* **Material for this exercise**
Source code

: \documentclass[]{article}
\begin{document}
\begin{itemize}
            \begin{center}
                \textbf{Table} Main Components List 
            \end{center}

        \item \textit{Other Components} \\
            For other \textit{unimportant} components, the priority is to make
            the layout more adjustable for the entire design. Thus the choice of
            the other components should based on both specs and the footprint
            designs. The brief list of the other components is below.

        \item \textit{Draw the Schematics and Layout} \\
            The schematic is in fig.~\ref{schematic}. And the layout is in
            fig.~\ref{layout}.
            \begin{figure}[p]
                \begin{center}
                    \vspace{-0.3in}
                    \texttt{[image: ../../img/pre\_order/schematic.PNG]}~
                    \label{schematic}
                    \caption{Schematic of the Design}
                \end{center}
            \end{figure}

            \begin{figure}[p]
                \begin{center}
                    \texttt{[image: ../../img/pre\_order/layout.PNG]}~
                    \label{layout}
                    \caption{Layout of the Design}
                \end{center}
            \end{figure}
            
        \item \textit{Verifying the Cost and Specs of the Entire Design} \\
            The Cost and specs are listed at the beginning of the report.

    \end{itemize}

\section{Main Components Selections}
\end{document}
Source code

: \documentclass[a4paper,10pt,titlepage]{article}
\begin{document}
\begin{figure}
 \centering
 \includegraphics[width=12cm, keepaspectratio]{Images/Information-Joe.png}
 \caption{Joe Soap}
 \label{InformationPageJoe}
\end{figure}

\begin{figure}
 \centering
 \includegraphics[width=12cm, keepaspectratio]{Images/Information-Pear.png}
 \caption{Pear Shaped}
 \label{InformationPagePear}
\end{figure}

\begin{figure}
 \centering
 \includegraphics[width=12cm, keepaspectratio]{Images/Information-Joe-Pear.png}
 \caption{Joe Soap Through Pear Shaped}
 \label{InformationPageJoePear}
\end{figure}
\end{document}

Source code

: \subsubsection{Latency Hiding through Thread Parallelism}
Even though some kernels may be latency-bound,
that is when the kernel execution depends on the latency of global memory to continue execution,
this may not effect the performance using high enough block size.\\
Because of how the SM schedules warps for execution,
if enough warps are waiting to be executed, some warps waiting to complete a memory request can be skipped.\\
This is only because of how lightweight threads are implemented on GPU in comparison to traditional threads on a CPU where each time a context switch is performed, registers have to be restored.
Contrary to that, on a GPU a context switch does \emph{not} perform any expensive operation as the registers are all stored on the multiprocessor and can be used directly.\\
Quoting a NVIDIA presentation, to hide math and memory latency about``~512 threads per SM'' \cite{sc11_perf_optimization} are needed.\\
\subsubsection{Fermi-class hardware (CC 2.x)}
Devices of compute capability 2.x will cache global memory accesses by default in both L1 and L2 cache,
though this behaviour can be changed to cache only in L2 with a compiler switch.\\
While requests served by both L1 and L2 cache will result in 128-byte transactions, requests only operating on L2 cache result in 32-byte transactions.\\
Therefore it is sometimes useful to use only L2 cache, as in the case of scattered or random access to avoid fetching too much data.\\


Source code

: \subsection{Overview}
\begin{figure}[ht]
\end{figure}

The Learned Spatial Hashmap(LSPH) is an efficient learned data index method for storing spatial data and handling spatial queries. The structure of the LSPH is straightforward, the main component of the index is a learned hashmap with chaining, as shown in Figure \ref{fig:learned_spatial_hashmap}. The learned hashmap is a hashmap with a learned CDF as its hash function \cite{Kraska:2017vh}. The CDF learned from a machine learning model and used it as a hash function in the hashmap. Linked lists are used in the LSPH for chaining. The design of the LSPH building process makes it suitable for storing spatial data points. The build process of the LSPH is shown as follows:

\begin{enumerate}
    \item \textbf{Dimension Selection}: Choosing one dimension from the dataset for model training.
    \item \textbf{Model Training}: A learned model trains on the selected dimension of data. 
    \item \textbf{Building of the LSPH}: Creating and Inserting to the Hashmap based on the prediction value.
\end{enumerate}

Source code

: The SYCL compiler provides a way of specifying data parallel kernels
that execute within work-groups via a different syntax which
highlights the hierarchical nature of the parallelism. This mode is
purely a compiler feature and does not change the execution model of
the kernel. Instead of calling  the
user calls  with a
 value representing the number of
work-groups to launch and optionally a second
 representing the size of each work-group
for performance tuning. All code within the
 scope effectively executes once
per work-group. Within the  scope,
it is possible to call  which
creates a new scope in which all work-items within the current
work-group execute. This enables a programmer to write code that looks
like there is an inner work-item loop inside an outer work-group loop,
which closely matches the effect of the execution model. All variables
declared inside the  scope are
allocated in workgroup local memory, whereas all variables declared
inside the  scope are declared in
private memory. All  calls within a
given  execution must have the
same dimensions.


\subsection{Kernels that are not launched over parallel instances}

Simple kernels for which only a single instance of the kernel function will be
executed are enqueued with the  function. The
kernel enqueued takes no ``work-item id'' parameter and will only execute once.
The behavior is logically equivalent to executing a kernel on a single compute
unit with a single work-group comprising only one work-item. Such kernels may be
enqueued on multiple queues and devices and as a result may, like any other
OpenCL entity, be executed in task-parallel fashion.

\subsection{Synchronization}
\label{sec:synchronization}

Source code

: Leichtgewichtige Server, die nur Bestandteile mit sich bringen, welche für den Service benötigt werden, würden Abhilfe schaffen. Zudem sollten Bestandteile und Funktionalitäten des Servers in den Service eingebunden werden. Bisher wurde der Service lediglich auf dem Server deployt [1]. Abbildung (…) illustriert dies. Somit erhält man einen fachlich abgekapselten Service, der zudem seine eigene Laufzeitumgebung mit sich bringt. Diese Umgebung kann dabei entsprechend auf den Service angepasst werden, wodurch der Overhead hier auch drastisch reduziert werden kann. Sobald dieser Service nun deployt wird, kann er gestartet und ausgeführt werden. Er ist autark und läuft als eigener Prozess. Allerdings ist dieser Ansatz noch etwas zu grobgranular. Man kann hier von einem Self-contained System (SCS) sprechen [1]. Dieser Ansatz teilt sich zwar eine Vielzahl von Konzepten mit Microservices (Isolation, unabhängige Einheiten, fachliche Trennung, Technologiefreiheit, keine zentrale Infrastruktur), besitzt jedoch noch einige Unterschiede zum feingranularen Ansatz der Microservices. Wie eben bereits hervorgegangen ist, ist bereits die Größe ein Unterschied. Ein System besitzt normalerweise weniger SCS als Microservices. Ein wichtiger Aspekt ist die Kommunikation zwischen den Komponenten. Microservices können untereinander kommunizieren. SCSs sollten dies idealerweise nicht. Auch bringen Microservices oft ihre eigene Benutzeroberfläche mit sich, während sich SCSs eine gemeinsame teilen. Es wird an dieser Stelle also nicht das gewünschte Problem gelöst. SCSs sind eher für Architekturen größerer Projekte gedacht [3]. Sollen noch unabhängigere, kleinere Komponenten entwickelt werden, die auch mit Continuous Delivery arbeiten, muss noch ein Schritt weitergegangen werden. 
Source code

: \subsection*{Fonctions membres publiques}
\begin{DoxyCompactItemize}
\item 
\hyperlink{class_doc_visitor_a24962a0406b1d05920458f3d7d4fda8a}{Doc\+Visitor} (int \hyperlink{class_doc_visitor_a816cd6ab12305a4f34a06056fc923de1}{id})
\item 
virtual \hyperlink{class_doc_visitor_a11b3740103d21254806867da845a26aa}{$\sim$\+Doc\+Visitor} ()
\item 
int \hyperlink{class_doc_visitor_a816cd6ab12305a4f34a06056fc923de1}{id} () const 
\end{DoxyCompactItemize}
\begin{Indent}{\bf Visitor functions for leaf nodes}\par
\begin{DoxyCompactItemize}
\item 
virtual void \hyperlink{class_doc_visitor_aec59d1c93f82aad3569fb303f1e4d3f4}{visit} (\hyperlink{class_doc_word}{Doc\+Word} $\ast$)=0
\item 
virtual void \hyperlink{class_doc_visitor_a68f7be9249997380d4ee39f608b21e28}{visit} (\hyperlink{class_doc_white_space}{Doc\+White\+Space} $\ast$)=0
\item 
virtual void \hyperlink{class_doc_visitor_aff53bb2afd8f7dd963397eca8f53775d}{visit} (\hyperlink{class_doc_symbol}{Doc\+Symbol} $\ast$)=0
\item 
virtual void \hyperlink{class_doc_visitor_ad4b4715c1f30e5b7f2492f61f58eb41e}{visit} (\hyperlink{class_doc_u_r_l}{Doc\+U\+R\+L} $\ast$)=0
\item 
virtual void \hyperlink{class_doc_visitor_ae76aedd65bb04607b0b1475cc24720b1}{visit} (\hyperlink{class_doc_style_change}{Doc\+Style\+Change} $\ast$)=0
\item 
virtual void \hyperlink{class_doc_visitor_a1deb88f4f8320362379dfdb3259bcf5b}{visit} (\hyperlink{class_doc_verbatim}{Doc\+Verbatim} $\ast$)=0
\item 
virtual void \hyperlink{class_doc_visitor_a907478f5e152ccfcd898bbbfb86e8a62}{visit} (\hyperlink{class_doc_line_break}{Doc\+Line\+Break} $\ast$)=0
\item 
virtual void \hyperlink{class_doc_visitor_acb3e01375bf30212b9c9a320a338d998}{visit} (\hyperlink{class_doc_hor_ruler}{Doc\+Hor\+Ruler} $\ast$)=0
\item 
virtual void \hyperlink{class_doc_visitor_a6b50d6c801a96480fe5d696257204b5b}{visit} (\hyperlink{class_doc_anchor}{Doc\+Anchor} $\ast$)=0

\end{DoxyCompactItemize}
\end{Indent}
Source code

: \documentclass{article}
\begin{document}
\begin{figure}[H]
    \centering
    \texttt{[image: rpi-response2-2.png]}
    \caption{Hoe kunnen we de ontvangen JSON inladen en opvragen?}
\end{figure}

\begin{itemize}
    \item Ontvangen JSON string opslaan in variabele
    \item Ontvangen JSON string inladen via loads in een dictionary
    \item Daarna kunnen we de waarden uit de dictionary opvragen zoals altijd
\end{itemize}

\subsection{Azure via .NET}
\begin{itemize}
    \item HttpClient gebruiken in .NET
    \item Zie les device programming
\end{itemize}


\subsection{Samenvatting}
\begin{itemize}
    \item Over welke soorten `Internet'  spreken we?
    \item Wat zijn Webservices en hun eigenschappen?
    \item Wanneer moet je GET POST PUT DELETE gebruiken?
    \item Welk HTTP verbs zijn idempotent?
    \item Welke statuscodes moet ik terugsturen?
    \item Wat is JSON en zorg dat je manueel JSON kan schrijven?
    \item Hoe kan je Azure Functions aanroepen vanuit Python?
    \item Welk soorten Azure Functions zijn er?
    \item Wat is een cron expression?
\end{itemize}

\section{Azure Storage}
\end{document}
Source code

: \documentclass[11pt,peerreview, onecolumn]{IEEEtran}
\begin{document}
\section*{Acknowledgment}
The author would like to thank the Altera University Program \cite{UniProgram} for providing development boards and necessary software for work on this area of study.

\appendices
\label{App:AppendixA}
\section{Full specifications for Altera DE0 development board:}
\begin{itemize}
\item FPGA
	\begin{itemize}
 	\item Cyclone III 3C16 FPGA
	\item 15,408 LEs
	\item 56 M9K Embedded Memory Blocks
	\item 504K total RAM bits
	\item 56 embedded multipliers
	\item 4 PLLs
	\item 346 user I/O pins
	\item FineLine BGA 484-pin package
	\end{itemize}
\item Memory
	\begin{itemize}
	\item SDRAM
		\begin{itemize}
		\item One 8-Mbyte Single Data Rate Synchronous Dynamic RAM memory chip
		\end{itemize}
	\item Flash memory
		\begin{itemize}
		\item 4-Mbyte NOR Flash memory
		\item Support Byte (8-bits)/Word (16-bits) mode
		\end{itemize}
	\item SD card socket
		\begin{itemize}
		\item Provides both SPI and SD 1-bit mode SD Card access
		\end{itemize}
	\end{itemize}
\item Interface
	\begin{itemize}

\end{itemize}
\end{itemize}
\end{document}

* **Work instructions**
Could you please copy the lines of the listing above exactly, from its first line through the line bearing "the other components should", and nothing more?

* **Written answer**
Source code

: \documentclass[]{article}
\begin{document}
\begin{itemize}
            \begin{center}
                \textbf{Table} Main Components List 
            \end{center}

        \item \textit{Other Components} \\
            For other \textit{unimportant} components, the priority is to make
            the layout more adjustable for the entire design. Thus the choice of
            the other components should based on both specs and the footprint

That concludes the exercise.